Activity list =>
1 – Print the passage from the post on the youth minimum wage bill, starting at "An eager reader" and ending at "Daugaard, letter, 2015.03.31].".
2 – According to the post on the youth minimum wage bill, how long does the training wage last, and which workers can receive it?

Last updated on 2015-04-22
Governor Dennis Daugaard writes veto letters explaining why he rejects a handful of bills from the Legislature, but he usually doesn’t provide signing letters telling why he supports the vast majority of bills the Legislature lays on his desk.
An eager reader has obtained a signing letter from the Governor on Senate Bill 177, the youth minimum wage.
Let’s go line by line on the central paragraph:
After much consideration, I decided to sign Senate Bill 177 into law. In order to be successful later in life, it is important for our youth to have the opportunity to work and gain experience [Governor Dennis Daugaard, letter, 2015.03.31].
Many people need opportunities and experience. Are you saying we can justify dropping the minimum wage for every first-time worker? Shall we just put everyone on unpaid internship until they sprout grey hair? And don’t we already provide these “opportunities” with the 90-day training wage, available for every worker under age 20 while he or she figures out which end of the mop is which?

Dataset extract =>
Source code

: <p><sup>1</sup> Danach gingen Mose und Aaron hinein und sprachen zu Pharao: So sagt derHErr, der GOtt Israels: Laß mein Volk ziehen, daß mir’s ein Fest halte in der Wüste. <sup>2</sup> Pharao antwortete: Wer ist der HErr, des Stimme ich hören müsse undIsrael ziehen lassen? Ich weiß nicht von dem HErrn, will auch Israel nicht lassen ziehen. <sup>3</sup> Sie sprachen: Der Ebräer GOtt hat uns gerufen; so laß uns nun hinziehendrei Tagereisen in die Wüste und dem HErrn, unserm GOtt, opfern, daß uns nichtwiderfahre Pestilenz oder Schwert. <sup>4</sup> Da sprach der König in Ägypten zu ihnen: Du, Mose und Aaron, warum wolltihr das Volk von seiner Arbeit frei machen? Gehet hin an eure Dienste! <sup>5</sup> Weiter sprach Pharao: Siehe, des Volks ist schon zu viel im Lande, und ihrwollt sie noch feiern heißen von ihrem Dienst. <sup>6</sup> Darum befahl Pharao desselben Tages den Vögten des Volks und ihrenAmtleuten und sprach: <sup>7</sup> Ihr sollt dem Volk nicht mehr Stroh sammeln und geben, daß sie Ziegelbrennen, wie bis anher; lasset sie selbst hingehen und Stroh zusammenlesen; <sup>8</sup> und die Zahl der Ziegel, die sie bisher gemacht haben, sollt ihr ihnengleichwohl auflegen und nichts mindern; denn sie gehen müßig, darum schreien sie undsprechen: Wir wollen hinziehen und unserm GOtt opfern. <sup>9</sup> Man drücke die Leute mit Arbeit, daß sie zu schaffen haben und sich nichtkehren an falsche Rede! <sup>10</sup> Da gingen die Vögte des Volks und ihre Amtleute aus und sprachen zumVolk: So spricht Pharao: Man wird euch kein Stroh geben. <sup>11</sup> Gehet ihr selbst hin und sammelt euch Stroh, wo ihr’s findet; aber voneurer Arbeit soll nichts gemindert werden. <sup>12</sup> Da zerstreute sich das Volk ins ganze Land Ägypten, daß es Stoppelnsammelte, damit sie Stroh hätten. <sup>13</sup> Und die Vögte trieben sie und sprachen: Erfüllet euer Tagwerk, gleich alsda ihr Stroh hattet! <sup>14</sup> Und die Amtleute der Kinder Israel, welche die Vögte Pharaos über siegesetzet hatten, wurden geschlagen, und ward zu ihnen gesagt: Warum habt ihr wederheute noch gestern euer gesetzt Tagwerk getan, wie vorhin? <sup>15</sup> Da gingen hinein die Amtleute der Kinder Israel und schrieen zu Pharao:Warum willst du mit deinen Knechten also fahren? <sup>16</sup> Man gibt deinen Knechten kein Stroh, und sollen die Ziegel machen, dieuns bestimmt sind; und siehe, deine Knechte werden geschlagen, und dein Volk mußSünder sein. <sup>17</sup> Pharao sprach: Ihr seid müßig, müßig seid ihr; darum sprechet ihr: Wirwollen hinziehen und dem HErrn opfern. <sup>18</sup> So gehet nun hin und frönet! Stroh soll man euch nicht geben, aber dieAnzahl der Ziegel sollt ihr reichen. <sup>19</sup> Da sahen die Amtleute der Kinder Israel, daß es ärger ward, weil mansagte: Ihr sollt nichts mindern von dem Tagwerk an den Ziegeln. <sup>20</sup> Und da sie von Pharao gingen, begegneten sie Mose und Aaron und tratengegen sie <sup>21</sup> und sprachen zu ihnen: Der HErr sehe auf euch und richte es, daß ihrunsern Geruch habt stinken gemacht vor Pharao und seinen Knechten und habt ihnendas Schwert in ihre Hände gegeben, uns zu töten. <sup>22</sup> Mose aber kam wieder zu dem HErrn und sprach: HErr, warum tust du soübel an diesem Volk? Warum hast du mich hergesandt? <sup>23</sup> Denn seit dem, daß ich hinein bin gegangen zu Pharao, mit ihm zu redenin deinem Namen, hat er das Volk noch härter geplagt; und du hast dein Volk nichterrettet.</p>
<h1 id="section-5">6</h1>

Answers for the tasks =>
1 –
An eager reader has obtained a signing letter from the Governor on Senate Bill 177, the youth minimum wage.
Let’s go line by line on the central paragraph:
After much consideration, I decided to sign Senate Bill 177 into law. In order to be successful later in life, it is important for our youth to have the opportunity to work and gain experience [Governor Dennis Daugaard, letter, 2015.03.31].

2 – The training wage lasts 90 days and is available to every worker under age 20.